Armed Guards

As we move away in time from the tragedy at Sandy Hook, I read a lot about what should be done about schools where children are obvious targets for anyone wanting to make them targets. Because children are vulnerable, we want to do something now…after the fact because, we, as a well wishing nation, failed. Without malice intended for anyone, we want to lock the door after the horse has gotten away.

I think more than anything else, sense and sensibility has to govern us here. Knee jerk, I told you so, peace platitudes, and the get tough attitudes just look ridiculous at this point.  When you look at the big picture of what happened, you see that the crime was committed out of youth, mental illness and anger.

So how do you stop mental illness and anger? You don’t. So what do you do to prevent this kind of thing from happening again. You can’t.

What happened at Sandy Hook is a byproduct of our culture or what’s left of it, and here’s what I mean:

Look at our entertainment. We listen to one comedian after another who pulls our very foundations apart and we laugh hysterically. Religion, family, marriage, home, children, schools, courts, are all made fun of day after day until we are so numb to it, we have lost a sense of righteous balance. Our television shows are crime, crime, crime, and our sitcoms are poisonous towards the same things the comedians are lambasting. We tune in day after day to hear the metronomic insidiousness of what amounts to hate, hate, hate, hate, hate, hate.

Our music follows suit.

Our heroes follow suit.

At the same time, when the hate manifests itself outside our favorite tech unit, we are all shocked? Really? What should surprise us is that more Sandy Hooks don’t occur.

We are desperate to give our criminals a hundred chances…to what? Play it again, Sam? We can’t stand our poor limited power to understand what  justice might be about. We despise punishment of any kind, and we have decided that what we used to call correction and admonition is great as long as we are not called to correct anybody or admonish anyone…ever! That’s because we can’t be honest about crime, offense, or bad behavior, because in the great new scheme of things, it really doesn’t matter…until it kills 26 people…then it matters…for a while.

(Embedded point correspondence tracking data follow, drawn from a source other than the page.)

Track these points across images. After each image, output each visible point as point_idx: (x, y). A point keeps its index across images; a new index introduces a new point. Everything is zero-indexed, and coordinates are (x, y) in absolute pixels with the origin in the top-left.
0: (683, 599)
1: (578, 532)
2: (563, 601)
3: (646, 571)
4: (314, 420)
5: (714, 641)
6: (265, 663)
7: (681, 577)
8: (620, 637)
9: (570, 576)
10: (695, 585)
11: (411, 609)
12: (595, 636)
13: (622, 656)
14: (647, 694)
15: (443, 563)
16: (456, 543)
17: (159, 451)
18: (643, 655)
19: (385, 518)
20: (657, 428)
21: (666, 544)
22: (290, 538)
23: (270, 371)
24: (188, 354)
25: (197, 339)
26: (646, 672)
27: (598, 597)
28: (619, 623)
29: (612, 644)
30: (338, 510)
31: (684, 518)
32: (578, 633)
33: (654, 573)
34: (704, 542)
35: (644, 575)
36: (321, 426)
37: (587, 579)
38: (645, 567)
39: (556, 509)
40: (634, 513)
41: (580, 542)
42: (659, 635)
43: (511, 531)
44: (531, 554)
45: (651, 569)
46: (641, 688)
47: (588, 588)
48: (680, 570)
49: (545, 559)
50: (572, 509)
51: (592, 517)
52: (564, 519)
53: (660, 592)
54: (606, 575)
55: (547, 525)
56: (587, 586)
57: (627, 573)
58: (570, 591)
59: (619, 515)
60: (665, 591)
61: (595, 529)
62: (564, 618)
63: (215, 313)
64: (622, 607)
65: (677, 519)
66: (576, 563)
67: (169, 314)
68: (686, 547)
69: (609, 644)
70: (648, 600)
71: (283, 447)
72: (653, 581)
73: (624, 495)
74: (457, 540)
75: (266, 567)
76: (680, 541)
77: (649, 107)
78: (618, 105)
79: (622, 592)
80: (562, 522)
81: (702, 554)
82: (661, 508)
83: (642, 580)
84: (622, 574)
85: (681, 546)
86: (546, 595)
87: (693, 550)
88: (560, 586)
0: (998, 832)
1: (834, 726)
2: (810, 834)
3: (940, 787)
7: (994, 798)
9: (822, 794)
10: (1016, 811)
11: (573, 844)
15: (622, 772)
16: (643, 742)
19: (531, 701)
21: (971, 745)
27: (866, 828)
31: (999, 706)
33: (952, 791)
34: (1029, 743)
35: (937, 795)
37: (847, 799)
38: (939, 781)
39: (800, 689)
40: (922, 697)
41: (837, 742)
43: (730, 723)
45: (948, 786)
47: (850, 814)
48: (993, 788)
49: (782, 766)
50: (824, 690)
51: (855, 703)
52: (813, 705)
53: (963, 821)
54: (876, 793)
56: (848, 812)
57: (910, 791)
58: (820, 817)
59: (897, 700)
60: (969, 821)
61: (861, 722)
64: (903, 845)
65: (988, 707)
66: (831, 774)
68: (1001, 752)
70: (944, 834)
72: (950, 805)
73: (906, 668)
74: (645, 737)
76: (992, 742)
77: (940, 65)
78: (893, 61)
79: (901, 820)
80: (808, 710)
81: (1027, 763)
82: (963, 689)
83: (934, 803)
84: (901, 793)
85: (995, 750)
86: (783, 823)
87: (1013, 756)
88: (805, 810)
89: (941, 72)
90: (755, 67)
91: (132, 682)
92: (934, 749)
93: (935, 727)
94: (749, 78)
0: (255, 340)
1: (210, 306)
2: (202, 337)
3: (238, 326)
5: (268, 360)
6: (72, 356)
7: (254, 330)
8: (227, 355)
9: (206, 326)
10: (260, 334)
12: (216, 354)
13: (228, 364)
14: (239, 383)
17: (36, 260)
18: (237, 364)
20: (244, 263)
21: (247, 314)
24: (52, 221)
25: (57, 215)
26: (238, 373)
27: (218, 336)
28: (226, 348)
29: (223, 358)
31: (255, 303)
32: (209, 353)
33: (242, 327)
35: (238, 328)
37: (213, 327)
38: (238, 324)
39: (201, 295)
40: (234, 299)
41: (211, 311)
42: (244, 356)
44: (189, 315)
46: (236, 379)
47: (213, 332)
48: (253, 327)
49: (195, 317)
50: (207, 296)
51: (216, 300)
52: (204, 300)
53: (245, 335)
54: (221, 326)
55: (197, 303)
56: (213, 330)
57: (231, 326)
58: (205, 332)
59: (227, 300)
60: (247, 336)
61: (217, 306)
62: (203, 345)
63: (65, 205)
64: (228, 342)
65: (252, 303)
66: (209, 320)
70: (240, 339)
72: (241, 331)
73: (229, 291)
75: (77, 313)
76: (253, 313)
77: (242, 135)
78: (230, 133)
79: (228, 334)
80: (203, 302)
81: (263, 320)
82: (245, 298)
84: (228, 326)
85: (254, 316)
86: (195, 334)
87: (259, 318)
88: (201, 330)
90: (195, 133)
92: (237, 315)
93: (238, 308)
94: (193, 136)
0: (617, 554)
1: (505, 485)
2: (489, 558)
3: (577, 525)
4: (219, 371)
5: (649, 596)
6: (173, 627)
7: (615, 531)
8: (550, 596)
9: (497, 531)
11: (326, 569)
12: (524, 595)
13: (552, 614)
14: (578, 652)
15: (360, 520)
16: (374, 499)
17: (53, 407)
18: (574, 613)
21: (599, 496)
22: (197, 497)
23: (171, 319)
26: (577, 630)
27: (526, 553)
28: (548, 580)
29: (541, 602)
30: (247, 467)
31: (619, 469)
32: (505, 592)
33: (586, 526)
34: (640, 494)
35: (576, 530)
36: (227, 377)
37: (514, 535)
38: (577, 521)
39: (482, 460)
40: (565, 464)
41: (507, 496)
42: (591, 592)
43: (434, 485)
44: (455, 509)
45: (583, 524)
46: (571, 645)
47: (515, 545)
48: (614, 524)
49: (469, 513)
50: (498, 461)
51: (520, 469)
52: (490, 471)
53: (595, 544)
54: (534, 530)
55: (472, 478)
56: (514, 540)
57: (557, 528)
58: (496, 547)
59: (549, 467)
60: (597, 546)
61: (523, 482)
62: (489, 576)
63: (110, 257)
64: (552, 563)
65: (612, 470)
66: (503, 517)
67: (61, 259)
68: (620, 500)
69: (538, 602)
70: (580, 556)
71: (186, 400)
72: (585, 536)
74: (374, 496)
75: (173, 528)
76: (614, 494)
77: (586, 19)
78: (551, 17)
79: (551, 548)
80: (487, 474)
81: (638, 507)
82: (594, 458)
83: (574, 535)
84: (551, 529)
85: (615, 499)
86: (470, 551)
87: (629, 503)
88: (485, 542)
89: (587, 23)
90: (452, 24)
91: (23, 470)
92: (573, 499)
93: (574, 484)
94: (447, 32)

A great and responsible culture leads…because it’s a great culture’s responsibility. But that doesn’t mean giving over the power to lead to those who say they will do it for us or  “buying professionals” to do it. Responsibility begins in every American home with every American. A fully responsible grown up has a duty to care for himself, his family and his community – that’s what it means to be a grown up in America!.

And that means teaching our children the same lessons of responsibility even if it means saying “no” to popular culture of hate, crime, and the love of negative behavior. Even if it means saying “no” to our friends and relatives who indulge in things that continue to crush the culture…even if it means publicly saying “no” when called to do so.

Last week, six hundred and fifty thousand people came from all over the country to march for life in the freezing weather to say “no” to abortion.  It was ignored by the news media. This March for Life was not about death, crime, or negative behavior. It was about a particular love for life…and the media response was to ignore it. That says a lot about what we as a nation are willing to accept docilely about the culture. It’s legal to starve the elderly to death in six states, yet the hue and cry about killing animals can not be silenced. It’s OK to kill some but not others…and we can learn who’s a target and who is not from the media. Is that good enough for you?

Can we really stop Sandy Hook from happening again by say, putting guards in our classrooms? Is that the answer? In some places perhaps that’s what it will take. In all places? I doubt it. Are more guns in more people’s hands going to stop anger? Probably not. What we can do is make a concerted effort to remind ourselves of the foundation of goodness most of us were instilled with from very early childhood and promise ourselves that if it’s not going to lead to goodness…then we should probably leave it alone. It means reflecting on what is good and what is not. It’s a simple policy, an easy, grass roots way of taking charge of self. That includes what we allow into our homes on TV, in movies, in music, video games and people who are vulgarians who only want to smite what is left of what we believe.

By letting others, and that includes the media and the government have the final say about our children, our homes, our rights, what we are doing is putting down our responsibilities at the feet of our keepers and returning to a kind of desperate childhood that makes us less human rather than more human.